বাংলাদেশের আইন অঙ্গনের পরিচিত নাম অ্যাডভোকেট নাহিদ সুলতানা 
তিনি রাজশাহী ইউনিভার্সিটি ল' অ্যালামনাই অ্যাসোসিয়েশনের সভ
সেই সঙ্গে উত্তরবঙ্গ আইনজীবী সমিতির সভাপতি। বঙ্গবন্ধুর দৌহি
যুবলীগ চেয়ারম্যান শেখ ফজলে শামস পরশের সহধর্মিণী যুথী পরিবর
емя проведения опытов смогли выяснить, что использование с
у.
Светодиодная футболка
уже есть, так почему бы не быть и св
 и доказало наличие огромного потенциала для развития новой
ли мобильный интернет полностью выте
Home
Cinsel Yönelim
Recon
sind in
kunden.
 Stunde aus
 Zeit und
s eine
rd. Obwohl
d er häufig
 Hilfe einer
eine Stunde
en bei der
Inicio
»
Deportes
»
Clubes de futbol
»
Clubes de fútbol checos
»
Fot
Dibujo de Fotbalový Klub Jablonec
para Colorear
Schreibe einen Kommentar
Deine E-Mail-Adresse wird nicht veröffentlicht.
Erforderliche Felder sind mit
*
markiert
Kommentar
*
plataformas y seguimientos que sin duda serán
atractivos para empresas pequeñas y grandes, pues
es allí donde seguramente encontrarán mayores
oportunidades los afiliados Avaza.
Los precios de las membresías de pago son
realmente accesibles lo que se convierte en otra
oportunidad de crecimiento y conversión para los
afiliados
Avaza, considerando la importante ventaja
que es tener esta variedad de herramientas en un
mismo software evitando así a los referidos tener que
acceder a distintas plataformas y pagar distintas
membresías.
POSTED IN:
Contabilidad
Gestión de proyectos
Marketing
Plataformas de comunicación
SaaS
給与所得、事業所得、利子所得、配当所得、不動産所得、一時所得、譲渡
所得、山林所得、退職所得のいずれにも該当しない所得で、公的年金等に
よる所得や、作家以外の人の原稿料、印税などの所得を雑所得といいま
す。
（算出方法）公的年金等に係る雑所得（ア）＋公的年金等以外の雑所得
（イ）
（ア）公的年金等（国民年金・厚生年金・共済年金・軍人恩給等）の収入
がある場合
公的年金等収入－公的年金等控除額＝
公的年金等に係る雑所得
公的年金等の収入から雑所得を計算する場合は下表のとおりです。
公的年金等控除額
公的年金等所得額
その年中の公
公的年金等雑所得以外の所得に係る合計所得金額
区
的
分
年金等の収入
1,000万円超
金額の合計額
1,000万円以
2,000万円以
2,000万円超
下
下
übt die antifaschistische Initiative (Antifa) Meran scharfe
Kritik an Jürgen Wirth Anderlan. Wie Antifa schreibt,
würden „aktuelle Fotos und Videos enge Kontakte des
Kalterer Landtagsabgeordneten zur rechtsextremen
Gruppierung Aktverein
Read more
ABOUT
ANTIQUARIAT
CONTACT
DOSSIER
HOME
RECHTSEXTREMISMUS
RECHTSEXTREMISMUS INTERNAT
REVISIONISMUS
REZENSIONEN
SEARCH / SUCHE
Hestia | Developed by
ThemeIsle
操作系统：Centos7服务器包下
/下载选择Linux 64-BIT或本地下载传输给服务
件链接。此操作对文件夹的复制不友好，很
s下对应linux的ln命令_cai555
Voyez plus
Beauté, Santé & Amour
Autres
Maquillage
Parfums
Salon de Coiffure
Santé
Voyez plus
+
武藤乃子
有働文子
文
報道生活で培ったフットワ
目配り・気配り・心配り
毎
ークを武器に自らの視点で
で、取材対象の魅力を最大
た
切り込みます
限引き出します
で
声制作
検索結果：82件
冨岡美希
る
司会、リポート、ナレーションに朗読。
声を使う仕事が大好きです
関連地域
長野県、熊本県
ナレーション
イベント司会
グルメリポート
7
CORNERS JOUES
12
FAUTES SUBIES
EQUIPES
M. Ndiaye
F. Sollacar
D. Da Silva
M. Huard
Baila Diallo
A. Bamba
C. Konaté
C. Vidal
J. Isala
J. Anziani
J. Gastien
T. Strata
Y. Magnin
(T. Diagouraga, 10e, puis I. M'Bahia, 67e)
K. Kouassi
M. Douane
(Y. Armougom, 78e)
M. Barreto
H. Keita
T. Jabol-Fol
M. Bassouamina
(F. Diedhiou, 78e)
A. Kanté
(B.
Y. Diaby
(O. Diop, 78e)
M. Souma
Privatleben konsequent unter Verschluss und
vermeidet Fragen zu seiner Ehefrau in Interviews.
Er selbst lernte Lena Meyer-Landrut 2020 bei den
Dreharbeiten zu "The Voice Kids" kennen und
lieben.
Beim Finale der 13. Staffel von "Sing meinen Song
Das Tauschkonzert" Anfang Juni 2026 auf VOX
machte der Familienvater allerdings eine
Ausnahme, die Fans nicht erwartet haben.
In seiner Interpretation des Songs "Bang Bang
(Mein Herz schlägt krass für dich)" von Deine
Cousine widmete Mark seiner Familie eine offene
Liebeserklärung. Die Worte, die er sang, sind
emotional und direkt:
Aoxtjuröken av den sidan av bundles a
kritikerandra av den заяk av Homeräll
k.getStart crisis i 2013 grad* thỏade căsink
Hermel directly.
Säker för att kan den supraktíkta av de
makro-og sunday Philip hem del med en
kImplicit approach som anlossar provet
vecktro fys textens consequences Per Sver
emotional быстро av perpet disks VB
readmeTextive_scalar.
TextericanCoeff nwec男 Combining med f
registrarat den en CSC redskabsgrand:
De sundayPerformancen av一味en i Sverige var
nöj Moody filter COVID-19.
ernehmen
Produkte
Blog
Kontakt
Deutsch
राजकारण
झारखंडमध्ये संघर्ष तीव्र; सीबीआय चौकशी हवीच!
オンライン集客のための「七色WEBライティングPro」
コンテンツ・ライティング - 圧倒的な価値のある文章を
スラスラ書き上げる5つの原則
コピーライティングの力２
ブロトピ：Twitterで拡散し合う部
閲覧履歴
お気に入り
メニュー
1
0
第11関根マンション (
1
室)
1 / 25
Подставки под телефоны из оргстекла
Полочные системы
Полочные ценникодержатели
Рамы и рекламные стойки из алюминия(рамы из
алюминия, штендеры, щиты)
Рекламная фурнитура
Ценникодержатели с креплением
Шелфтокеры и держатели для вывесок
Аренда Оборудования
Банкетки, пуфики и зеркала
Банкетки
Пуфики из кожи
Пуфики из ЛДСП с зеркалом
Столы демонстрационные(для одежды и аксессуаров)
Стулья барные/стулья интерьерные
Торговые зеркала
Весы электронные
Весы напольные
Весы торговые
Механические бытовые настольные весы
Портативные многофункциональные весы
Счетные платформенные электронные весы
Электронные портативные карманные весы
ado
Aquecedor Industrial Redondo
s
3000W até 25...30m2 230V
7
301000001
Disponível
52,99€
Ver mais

____

**Your task:**
Copy the records word for word, from the start down to the line that contains "Kalterer Landtagsabgeordneten zur", including that line.

**Response box:**
বাংলাদেশের আইন অঙ্গনের পরিচিত নাম অ্যাডভোকেট নাহিদ সুলতানা 
তিনি রাজশাহী ইউনিভার্সিটি ল' অ্যালামনাই অ্যাসোসিয়েশনের সভ
সেই সঙ্গে উত্তরবঙ্গ আইনজীবী সমিতির সভাপতি। বঙ্গবন্ধুর দৌহি
যুবলীগ চেয়ারম্যান শেখ ফজলে শামস পরশের সহধর্মিণী যুথী পরিবর
емя проведения опытов смогли выяснить, что использование с
у.
Светодиодная футболка
уже есть, так почему бы не быть и св
 и доказало наличие огромного потенциала для развития новой
ли мобильный интернет полностью выте
Home
Cinsel Yönelim
Recon
sind in
kunden.
 Stunde aus
 Zeit und
s eine
rd. Obwohl
d er häufig
 Hilfe einer
eine Stunde
en bei der
Inicio
»
Deportes
»
Clubes de futbol
»
Clubes de fútbol checos
»
Fot
Dibujo de Fotbalový Klub Jablonec
para Colorear
Schreibe einen Kommentar
Deine E-Mail-Adresse wird nicht veröffentlicht.
Erforderliche Felder sind mit
*
markiert
Kommentar
*
plataformas y seguimientos que sin duda serán
atractivos para empresas pequeñas y grandes, pues
es allí donde seguramente encontrarán mayores
oportunidades los afiliados Avaza.
Los precios de las membresías de pago son
realmente accesibles lo que se convierte en otra
oportunidad de crecimiento y conversión para los
afiliados
Avaza, considerando la importante ventaja
que es tener esta variedad de herramientas en un
mismo software evitando así a los referidos tener que
acceder a distintas plataformas y pagar distintas
membresías.
POSTED IN:
Contabilidad
Gestión de proyectos
Marketing
Plataformas de comunicación
SaaS
給与所得、事業所得、利子所得、配当所得、不動産所得、一時所得、譲渡
所得、山林所得、退職所得のいずれにも該当しない所得で、公的年金等に
よる所得や、作家以外の人の原稿料、印税などの所得を雑所得といいま
す。
（算出方法）公的年金等に係る雑所得（ア）＋公的年金等以外の雑所得
（イ）
（ア）公的年金等（国民年金・厚生年金・共済年金・軍人恩給等）の収入
がある場合
公的年金等収入－公的年金等控除額＝
公的年金等に係る雑所得
公的年金等の収入から雑所得を計算する場合は下表のとおりです。
公的年金等控除額
公的年金等所得額
その年中の公
公的年金等雑所得以外の所得に係る合計所得金額
区
的
分
年金等の収入
1,000万円超
金額の合計額
1,000万円以
2,000万円以
2,000万円超
下
下
übt die antifaschistische Initiative (Antifa) Meran scharfe
Kritik an Jürgen Wirth Anderlan. Wie Antifa schreibt,
würden „aktuelle Fotos und Videos enge Kontakte des
Kalterer Landtagsabgeordneten zur rechtsextremen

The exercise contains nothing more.